(Task data begins)
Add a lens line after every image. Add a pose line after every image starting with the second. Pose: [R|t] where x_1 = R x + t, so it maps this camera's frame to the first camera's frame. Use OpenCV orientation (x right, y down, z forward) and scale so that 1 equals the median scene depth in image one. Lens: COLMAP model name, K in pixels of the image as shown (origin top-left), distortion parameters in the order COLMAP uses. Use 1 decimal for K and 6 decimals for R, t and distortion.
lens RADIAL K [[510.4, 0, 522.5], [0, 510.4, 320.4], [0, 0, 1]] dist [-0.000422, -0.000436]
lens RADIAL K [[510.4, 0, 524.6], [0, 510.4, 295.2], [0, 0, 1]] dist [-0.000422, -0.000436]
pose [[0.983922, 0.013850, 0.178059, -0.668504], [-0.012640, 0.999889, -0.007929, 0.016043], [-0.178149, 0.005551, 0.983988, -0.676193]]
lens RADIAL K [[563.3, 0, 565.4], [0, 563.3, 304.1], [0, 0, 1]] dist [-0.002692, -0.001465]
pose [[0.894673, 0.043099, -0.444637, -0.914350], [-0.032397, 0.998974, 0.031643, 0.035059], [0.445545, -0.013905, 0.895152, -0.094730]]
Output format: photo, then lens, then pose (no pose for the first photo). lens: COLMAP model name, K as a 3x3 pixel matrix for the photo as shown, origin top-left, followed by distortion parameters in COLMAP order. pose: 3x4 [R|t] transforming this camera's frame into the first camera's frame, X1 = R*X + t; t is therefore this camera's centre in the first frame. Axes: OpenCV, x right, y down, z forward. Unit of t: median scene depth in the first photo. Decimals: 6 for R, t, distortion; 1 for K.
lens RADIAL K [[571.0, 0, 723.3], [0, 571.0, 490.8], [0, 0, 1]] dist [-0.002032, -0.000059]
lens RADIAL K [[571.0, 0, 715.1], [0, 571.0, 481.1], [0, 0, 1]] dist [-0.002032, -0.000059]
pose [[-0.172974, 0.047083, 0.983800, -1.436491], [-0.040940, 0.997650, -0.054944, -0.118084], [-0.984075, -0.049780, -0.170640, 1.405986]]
(Task data ends)
*Task statement*:
Count how many of the lines above contain the word "first", and reply with only the number.

*Your solution*:
2